29 Gennaio 2016

Custodire in noi stessi l’uomo

Tat'jana Krasnova

Docente presso la facoltà di Giornalismo dell’Università Statale di Mosca Lomonosov, coordinatrice dell’Istituto di beneficenza per bambini “Una busta per Dio“.

Il mio amore per la Aleksievič è ben più vecchio del suo giovane Premio, e sono molto contenta che ora il Comitato del Nobel faccia pubblicità ai suoi libri tra quelli che non li conoscevano. È stato piuttosto difficile darli ai miei amici dicendo: “Leggi, ti piacerà!”
No, non ti piacerà.
Ti spaventerà e ti farà soffrire, ma soprattutto non riuscirai a staccartene perché solo la verità fa così male. E poi di solito non si soffre così tanto per una cosa estranea.
La voce dell’uomo qualsiasi, questo, secondo me, rende cristiani in modo disarmante i libri della Aleksievič.

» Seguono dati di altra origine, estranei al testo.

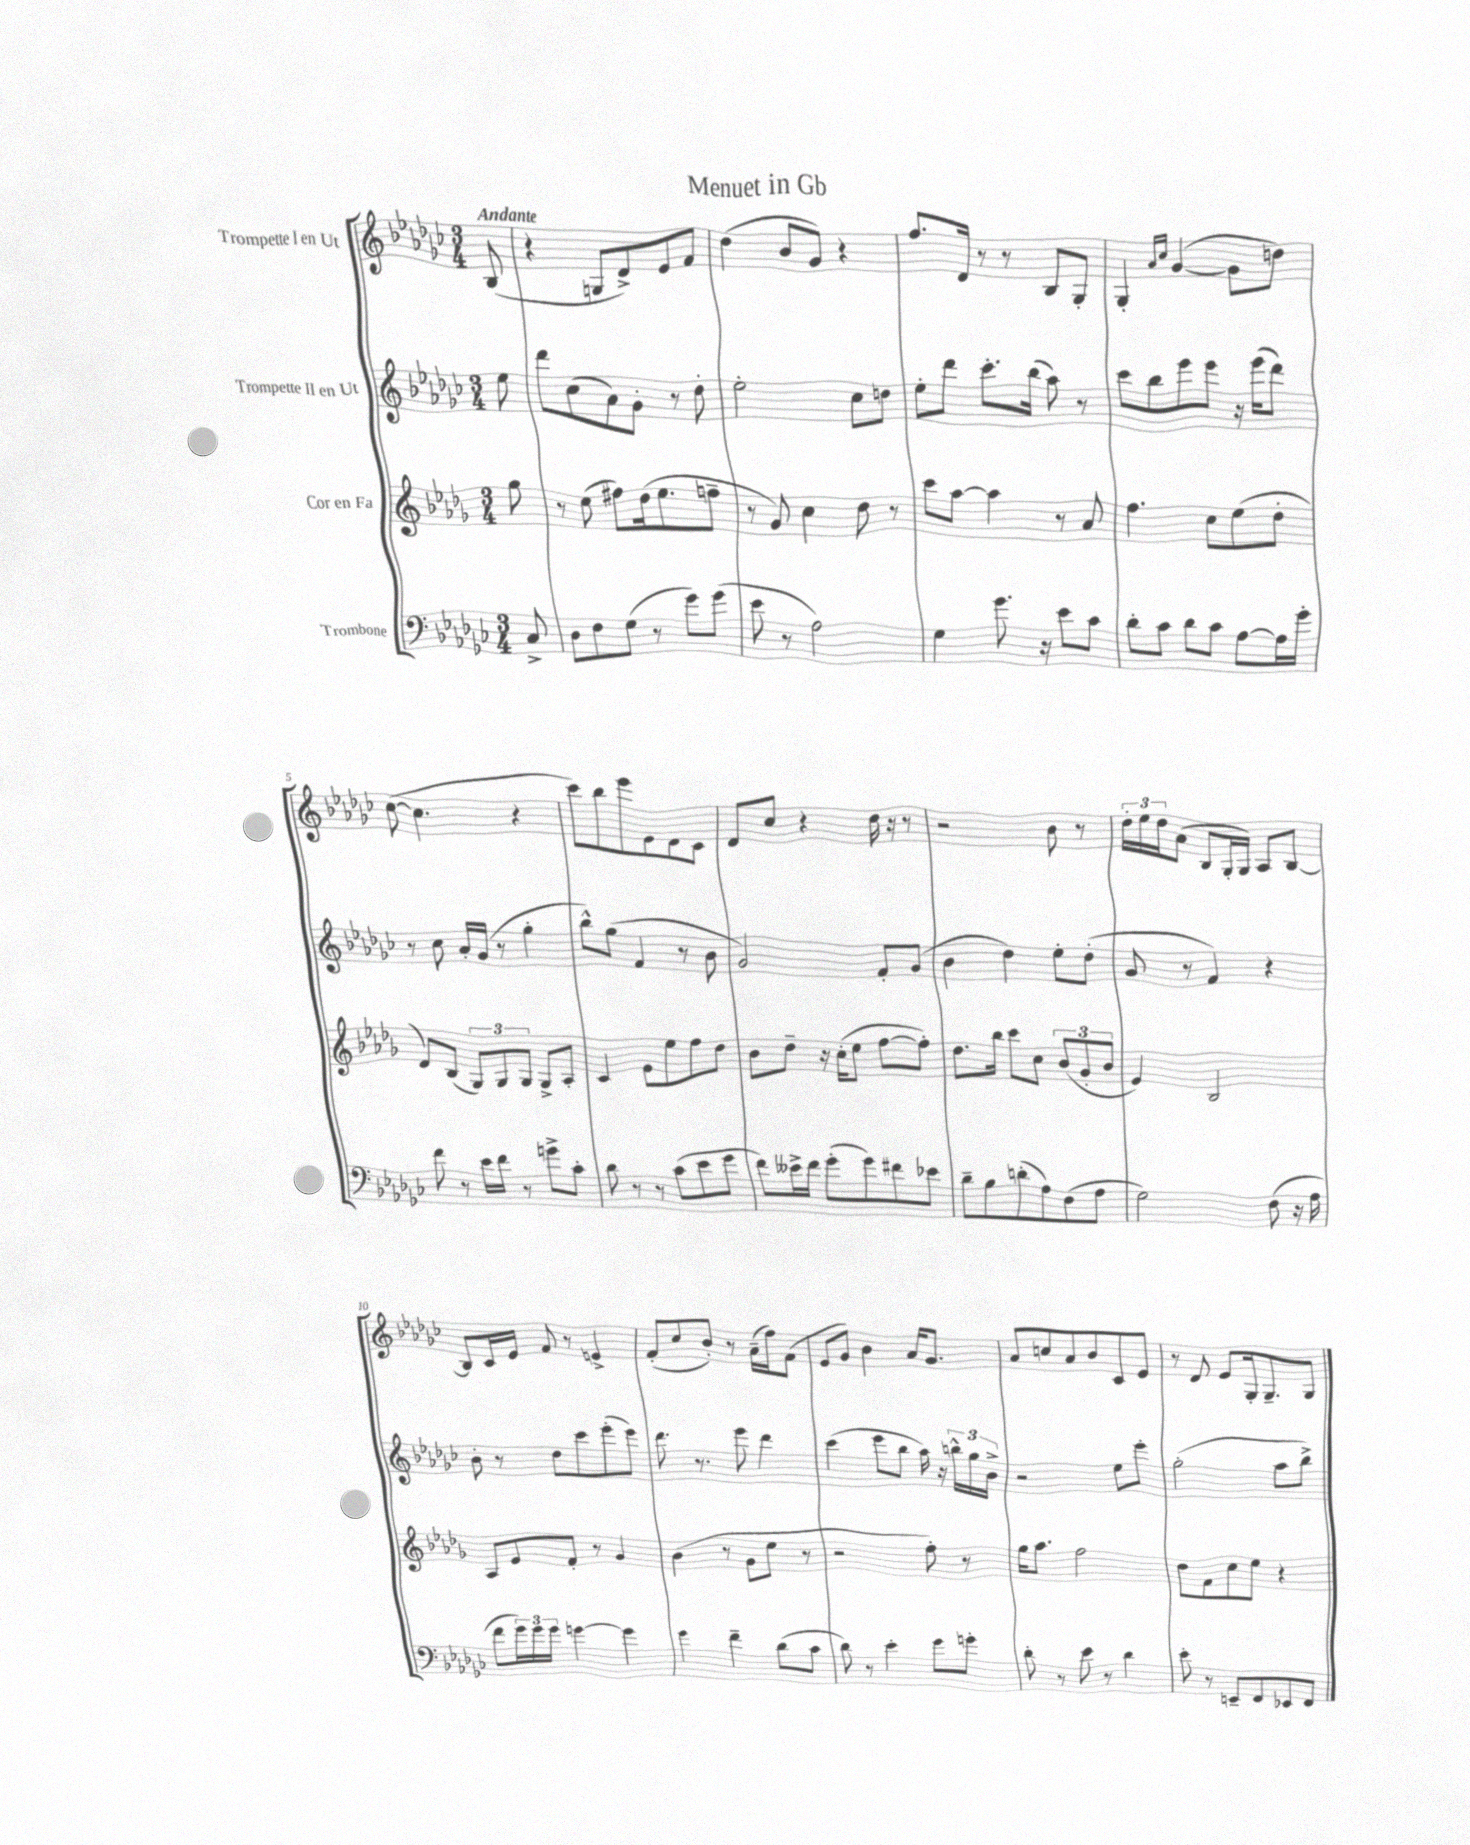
\header { title = "Menuet in Gb" }
<<
\new StaffGroup <<
\new Staff = "s0" \with { instrumentName = "Trompette I en Ut" } {
    \clef treble \key ges \major \numericTimeSignature \time 3/4 \partial 8 \tempo "Andante"
    bes8( |
    r4 g8 des'8->) ees'8 f'8 |
    des''4( bes'8 ges'8) r4 |
    f''8. des'16 r8 r8 bes8 ges8-. |
    ges4-. \grace { aes'16 ces''16 } ges'4~( ges'8 d''8) |
    ces''8~( ces''4. r4 |
    ces'''8) bes''8 ees'''8 ees'8 des'8 ces'8 |
    des'8 ces''8 r4 des''16 r16 r8 |
    r2 bes'8 r8 |
    \tuplet 3/2 { des''16-. ees''16 des''16 } aes'8( bes8 ges16-. ges16) aes8 bes8~ |
    bes8 ces'16 ees'16 f'8 r8 e'4-> |
    f'8-.( ces''8 bes'8-.) r8 aes'16--( f''16) f'8( |
    ees'8 ges'8) bes'4 aes'16 ges'8. |
    aes'8 c''8 aes'8 bes'8 ces'8 ees'8 |
    r8 des'8 ees'8 ges16-. ges8.-- ges8 \bar "|." |
}
\new Staff = "s1" \with { instrumentName = "Trompette II en Ut" } {
    \clef treble \key ges \major \numericTimeSignature \time 3/4 \partial 8
    ees''8 |
    des'''8 ces''8( aes'8) ges'8-. r8 des''8-. |
    ees''2-. ces''8 d''8 |
    ees''8-. des'''8 ces'''8.-. bes''16( aes''8) r8 |
    ces'''8 bes''8 ees'''8 ees'''8 r16 ees'''16( des'''8) |
    r8 ces''8 aes'16-. ges'16( r8 ges''4-. |
    bes''8-^) ges''8( f'4 r8 bes'8 |
    ges'2) f'8-. ges'8( |
    bes'4 des''4) ees''8-. des''8-.( |
    ges'8 r8 f'4) r4 |
    bes'8-. r8 des''8 ces'''8 ees'''8-.( ees'''8) |
    des'''8. r8. ees'''8 des'''4 |
    ces'''4( ees'''8 bes''8 aes''16) r16 \tuplet 3/2 { b''16-^ ges''16 bes'16-> } |
    r2 ees''8 ees'''8-. |
    ges''2-.( aes''8 bes''8->) \bar "|." |
}
\new Staff = "s2" \with { instrumentName = "Cor en Fa" } {
    \clef treble \key des \major \numericTimeSignature \time 3/4 \partial 8
    ges''8 |
    r8 ees''8( fis''8) des''16( ees''8. f''8-- |
    r8 ges'8) c''4 des''8 r8 |
    c'''8 aes''8~ aes''4 r8 aes'8 |
    f''4. c''8 ees''8( des''8-. |
    des'8) bes8( \tuplet 3/2 { ges8) ges8 ges8 } ges8-> aes8-. |
    c'4 ees'8 ees''8 f''8 des''8 |
    bes'8 des''8-- r16 c''16-.( ees''8 f''8~ f''8-.) |
    des''8. bes''16 c'''8 c''8 \tuplet 3/2 { bes'8( ges'8-. bes'8 } |
    ees'4) bes2 |
    aes8 ees'8 f'8-. r8 ges'4 |
    bes'4( r8 ges'8 ees''8 r8 |
    r2 f''8-.) r8 |
    ges''16 aes''8. f''2 |
    des''8 f'8 c''8 ees''8 r4 \bar "|." |
}
\new Staff = "s3" \with { instrumentName = "Trombone" } {
    \clef bass \key ges \major \numericTimeSignature \time 3/4 \partial 8
    ces8-> |
    des8 f8 ges8( r8 ges'8) ges'8( |
    ees'8 r8 aes2) |
    ges4 ges'8. r16 ees'8 ces'8 |
    des'8-. ces'8 des'8 ces'8 aes8~ aes16 ges'16-. |
    f'8 r8 ees'16 f'16 r8 g'8-> ces'8-. |
    des'8 r8 r8 ces'8( ees'8 ges'8 |
    f'8) eeses'16-> f'16 ges'8-.( ges'8) fis'8 ees'8 |
    des'8-- bes8 d'8-.( aes8) f8( aes8 |
    ges2) f8( r16 aes16 |
    f'8 \tuplet 3/2 { ges'16) ges'16 ges'16 } g'4~ g'4 |
    ges'4 f'4-- des'8( ces'8 |
    des'8) r8 ees'4-. ges'8 g'8-. |
    des'8-. r8 ees'8 r8 des'4 |
    ees'8-. r8 e,8-- f,8 ees,8 f,8 \bar "|." |
}
>>
>>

Il tempo ci ha scavalcati ed è cresciuto più di noi. Ci ha superati in altezza e noi siamo spariti, ci siamo persi sullo sfondo dei suoi movimenti tettonici. Le nostre piccole vite sono diventate poco interessanti, le nostre morti vengono considerate delle tragedie soltanto se a morire siamo cento alla volta.
Siamo diventati sordi e ciechi a causa del continuo flusso di informazioni, che non lascia tempo per piangere e compatire noi stessi e gli altri.
L’Aleskievič dà voce al nostro dolore. Alla stanchezza. Alla disperazione. E, più importante di tutto, al nostro amore che cresce come erba dall’asfalto di ogni epoca. Ci rende udibili. E noi, credo, così ci ricordiamo chi siamo e cosa ci stiamo a fare in balìa del vento impietoso della Storia.
Due settimane prima della consegna del Nobel ho sentito Svetlana Aleksievič a Pietroburgo, all’interno del progetto «Biblioteca aperta». Parlava assieme al famoso regista Sokurov. La sala (ad ascoltarli c’era una sala stracolma) voleva sapere cosa fare e come tirare avanti. Proprio ora, in questo momento di sconvolgimento, nella la crisi, nella paura e nell’insicurezza.
Sokurov, con la sua genialità, ha parlato di pace e di guerra, del cambio generazionale, di processi globali.
L’Aleksievič ha ribadito diverse volte la sua risposta alla domanda: “cosa dobbiamo fare?”. La sua risposta è stata: custodire in noi stessi l’uomo.
Fare in modo di non diventare un ingranaggio del sistema. Non permettere di essere considerati come un punto indistinto nella massa. Non lasciarci convincere che la nostra vita, il nostro amore e la nostra felicità non contano nulla rispetto agli “interessi geopolitici”.
L’uomo dell’Aleksievič è proprio l’uomo per il quale è venuto Cristo.
Un uomo piccolo. Piccolo quanto basta perché ci stia una goccia di fede e una scintilla di Luce Divina. Finché non riusciamo a farci stare dentro dell’altro, non abbiamo motivo di diventare più grandi.